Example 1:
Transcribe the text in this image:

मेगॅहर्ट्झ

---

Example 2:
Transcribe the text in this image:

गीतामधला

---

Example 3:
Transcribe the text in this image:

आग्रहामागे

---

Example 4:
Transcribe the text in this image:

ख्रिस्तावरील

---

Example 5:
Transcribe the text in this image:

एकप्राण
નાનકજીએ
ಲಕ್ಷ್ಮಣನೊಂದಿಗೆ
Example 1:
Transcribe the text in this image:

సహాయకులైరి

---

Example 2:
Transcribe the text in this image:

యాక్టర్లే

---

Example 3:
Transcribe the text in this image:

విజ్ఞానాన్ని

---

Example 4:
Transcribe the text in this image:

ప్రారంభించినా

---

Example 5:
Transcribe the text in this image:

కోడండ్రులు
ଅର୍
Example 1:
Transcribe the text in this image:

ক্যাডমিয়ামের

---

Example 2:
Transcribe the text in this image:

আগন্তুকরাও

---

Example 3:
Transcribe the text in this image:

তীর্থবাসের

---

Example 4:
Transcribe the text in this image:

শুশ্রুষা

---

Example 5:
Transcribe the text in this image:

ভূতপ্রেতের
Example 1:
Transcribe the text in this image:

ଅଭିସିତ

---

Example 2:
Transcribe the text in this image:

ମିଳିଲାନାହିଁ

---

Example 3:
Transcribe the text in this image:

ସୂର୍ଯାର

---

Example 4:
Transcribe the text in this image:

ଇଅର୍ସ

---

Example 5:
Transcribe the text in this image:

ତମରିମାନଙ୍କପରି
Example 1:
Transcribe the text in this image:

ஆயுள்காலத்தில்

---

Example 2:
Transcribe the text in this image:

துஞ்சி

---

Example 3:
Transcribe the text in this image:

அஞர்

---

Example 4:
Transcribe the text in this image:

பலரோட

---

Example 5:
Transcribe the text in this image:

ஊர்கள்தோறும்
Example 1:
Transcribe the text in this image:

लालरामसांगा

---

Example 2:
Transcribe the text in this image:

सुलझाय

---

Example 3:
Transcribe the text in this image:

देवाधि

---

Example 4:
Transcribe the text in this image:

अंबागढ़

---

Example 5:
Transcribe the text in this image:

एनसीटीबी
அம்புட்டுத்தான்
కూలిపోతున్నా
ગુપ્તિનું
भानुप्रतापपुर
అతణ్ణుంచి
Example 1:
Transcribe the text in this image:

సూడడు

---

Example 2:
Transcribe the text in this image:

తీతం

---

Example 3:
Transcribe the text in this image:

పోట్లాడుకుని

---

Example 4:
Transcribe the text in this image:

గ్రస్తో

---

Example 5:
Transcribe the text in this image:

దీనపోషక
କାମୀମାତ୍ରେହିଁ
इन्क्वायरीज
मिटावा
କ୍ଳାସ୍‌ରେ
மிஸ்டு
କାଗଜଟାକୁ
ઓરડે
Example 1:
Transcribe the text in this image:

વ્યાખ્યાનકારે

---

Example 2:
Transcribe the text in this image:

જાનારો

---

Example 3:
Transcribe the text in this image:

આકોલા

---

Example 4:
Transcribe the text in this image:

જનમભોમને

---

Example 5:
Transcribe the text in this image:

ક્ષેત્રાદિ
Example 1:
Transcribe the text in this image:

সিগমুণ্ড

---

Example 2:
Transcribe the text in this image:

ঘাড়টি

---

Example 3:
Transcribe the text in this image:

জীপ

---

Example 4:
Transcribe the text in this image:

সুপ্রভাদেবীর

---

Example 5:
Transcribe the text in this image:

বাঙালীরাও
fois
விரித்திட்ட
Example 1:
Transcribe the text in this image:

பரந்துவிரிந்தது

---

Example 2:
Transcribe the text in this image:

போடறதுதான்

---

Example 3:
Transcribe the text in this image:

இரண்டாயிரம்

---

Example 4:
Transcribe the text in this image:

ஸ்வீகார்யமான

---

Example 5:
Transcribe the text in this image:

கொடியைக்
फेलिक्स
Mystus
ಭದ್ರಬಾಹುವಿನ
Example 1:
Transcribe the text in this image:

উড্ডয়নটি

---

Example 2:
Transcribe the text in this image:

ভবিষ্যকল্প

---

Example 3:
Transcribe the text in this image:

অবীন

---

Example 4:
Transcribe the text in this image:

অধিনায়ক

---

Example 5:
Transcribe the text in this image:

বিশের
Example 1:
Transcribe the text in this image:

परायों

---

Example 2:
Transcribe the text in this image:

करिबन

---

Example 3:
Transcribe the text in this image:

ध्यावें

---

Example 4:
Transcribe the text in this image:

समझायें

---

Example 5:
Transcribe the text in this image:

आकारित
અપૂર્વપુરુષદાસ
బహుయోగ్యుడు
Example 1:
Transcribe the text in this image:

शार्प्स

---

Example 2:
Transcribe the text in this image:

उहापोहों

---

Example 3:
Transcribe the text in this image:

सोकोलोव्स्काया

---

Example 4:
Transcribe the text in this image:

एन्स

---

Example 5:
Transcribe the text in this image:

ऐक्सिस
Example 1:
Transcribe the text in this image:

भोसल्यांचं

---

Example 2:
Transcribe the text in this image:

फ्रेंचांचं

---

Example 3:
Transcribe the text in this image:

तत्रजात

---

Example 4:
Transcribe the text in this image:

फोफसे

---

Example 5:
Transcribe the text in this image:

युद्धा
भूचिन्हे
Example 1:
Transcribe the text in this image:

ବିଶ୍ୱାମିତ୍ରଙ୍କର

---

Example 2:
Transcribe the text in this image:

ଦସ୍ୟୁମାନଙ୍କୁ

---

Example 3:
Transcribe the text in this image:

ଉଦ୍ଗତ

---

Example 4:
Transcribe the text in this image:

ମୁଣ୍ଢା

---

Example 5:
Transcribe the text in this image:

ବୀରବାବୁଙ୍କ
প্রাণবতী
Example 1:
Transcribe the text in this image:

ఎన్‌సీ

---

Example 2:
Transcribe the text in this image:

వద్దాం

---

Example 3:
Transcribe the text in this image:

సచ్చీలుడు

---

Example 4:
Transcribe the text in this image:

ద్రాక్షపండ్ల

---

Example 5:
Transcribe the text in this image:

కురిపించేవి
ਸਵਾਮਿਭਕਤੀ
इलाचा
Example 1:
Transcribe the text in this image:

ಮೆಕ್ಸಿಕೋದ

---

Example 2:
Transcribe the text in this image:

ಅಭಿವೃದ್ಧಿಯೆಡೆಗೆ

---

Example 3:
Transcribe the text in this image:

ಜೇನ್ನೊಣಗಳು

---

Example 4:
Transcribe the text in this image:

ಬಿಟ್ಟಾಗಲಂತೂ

----------------------------------------

## PROBLEM DETAILS
Return all entries exactly.

## TASK RESULT
Example 1:
Transcribe the text in this image:

मेगॅहर्ट्झ

---

Example 2:
Transcribe the text in this image:

गीतामधला

---

Example 3:
Transcribe the text in this image:

आग्रहामागे

---

Example 4:
Transcribe the text in this image:

ख्रिस्तावरील

---

Example 5:
Transcribe the text in this image:

एकप्राण
નાનકજીએ
ಲಕ್ಷ್ಮಣನೊಂದಿಗೆ
Example 1:
Transcribe the text in this image:

సహాయకులైరి

---

Example 2:
Transcribe the text in this image:

యాక్టర్లే

---

Example 3:
Transcribe the text in this image:

విజ్ఞానాన్ని

---

Example 4:
Transcribe the text in this image:

ప్రారంభించినా

---

Example 5:
Transcribe the text in this image:

కోడండ్రులు
ଅର୍
Example 1:
Transcribe the text in this image:

ক্যাডমিয়ামের

---

Example 2:
Transcribe the text in this image:

আগন্তুকরাও

---

Example 3:
Transcribe the text in this image:

তীর্থবাসের

---

Example 4:
Transcribe the text in this image:

শুশ্রুষা

---

Example 5:
Transcribe the text in this image:

ভূতপ্রেতের
Example 1:
Transcribe the text in this image:

ଅଭିସିତ

---

Example 2:
Transcribe the text in this image:

ମିଳିଲାନାହିଁ

---

Example 3:
Transcribe the text in this image:

ସୂର୍ଯାର

---

Example 4:
Transcribe the text in this image:

ଇଅର୍ସ

---

Example 5:
Transcribe the text in this image:

ତମରିମାନଙ୍କପରି
Example 1:
Transcribe the text in this image:

ஆயுள்காலத்தில்

---

Example 2:
Transcribe the text in this image:

துஞ்சி

---

Example 3:
Transcribe the text in this image:

அஞர்

---

Example 4:
Transcribe the text in this image:

பலரோட

---

Example 5:
Transcribe the text in this image:

ஊர்கள்தோறும்
Example 1:
Transcribe the text in this image:

लालरामसांगा

---

Example 2:
Transcribe the text in this image:

सुलझाय

---

Example 3:
Transcribe the text in this image:

देवाधि

---

Example 4:
Transcribe the text in this image:

अंबागढ़

---

Example 5:
Transcribe the text in this image:

एनसीटीबी
அம்புட்டுத்தான்
కూలిపోతున్నా
ગુપ્તિનું
भानुप्रतापपुर
అతణ్ణుంచి
Example 1:
Transcribe the text in this image:

సూడడు

---

Example 2:
Transcribe the text in this image:

తీతం

---

Example 3:
Transcribe the text in this image:

పోట్లాడుకుని

---

Example 4:
Transcribe the text in this image:

గ్రస్తో

---

Example 5:
Transcribe the text in this image:

దీనపోషక
କାମୀମାତ୍ରେହିଁ
इन्क्वायरीज
मिटावा
କ୍ଳାସ୍‌ରେ
மிஸ்டு
କାଗଜଟାକୁ
ઓરડે
Example 1:
Transcribe the text in this image:

વ્યાખ્યાનકારે

---

Example 2:
Transcribe the text in this image:

જાનારો

---

Example 3:
Transcribe the text in this image:

આકોલા

---

Example 4:
Transcribe the text in this image:

જનમભોમને

---

Example 5:
Transcribe the text in this image:

ક્ષેત્રાદિ
Example 1:
Transcribe the text in this image:

সিগমুণ্ড

---

Example 2:
Transcribe the text in this image:

ঘাড়টি

---

Example 3:
Transcribe the text in this image:

জীপ

---

Example 4:
Transcribe the text in this image:

সুপ্রভাদেবীর

---

Example 5:
Transcribe the text in this image:

বাঙালীরাও
fois
விரித்திட்ட
Example 1:
Transcribe the text in this image:

பரந்துவிரிந்தது

---

Example 2:
Transcribe the text in this image:

போடறதுதான்

---

Example 3:
Transcribe the text in this image:

இரண்டாயிரம்

---

Example 4:
Transcribe the text in this image:

ஸ்வீகார்யமான

---

Example 5:
Transcribe the text in this image:

கொடியைக்
फेलिक्स
Mystus
ಭದ್ರಬಾಹುವಿನ
Example 1:
Transcribe the text in this image:

উড্ডয়নটি

---

Example 2:
Transcribe the text in this image:

ভবিষ্যকল্প

---

Example 3:
Transcribe the text in this image:

অবীন

---

Example 4:
Transcribe the text in this image:

অধিনায়ক

---

Example 5:
Transcribe the text in this image:

বিশের
Example 1:
Transcribe the text in this image:

परायों

---

Example 2:
Transcribe the text in this image:

करिबन

---

Example 3:
Transcribe the text in this image:

ध्यावें

---

Example 4:
Transcribe the text in this image:

समझायें

---

Example 5:
Transcribe the text in this image:

आकारित
અપૂર્વપુરુષદાસ
బహుయోగ్యుడు
Example 1:
Transcribe the text in this image:

शार्प्स

---

Example 2:
Transcribe the text in this image:

उहापोहों

---

Example 3:
Transcribe the text in this image:

सोकोलोव्स्काया

---

Example 4:
Transcribe the text in this image:

एन्स

---

Example 5:
Transcribe the text in this image:

ऐक्सिस
Example 1:
Transcribe the text in this image:

भोसल्यांचं

---

Example 2:
Transcribe the text in this image:

फ्रेंचांचं

---

Example 3:
Transcribe the text in this image:

तत्रजात

---

Example 4:
Transcribe the text in this image:

फोफसे

---

Example 5:
Transcribe the text in this image:

युद्धा
भूचिन्हे
Example 1:
Transcribe the text in this image:

ବିଶ୍ୱାମିତ୍ରଙ୍କର

---

Example 2:
Transcribe the text in this image:

ଦସ୍ୟୁମାନଙ୍କୁ

---

Example 3:
Transcribe the text in this image:

ଉଦ୍ଗତ

---

Example 4:
Transcribe the text in this image:

ମୁଣ୍ଢା

---

Example 5:
Transcribe the text in this image:

ବୀରବାବୁଙ୍କ
প্রাণবতী
Example 1:
Transcribe the text in this image:

ఎన్‌సీ

---

Example 2:
Transcribe the text in this image:

వద్దాం

---

Example 3:
Transcribe the text in this image:

సచ్చీలుడు

---

Example 4:
Transcribe the text in this image:

ద్రాక్షపండ్ల

---

Example 5:
Transcribe the text in this image:

కురిపించేవి
ਸਵਾਮਿਭਕਤੀ
इलाचा
Example 1:
Transcribe the text in this image:

ಮೆಕ್ಸಿಕೋದ

---

Example 2:
Transcribe the text in this image:

ಅಭಿವೃದ್ಧಿಯೆಡೆಗೆ

---

Example 3:
Transcribe the text in this image:

ಜೇನ್ನೊಣಗಳು

---

Example 4:
Transcribe the text in this image:

ಬಿಟ್ಟಾಗಲಂತೂ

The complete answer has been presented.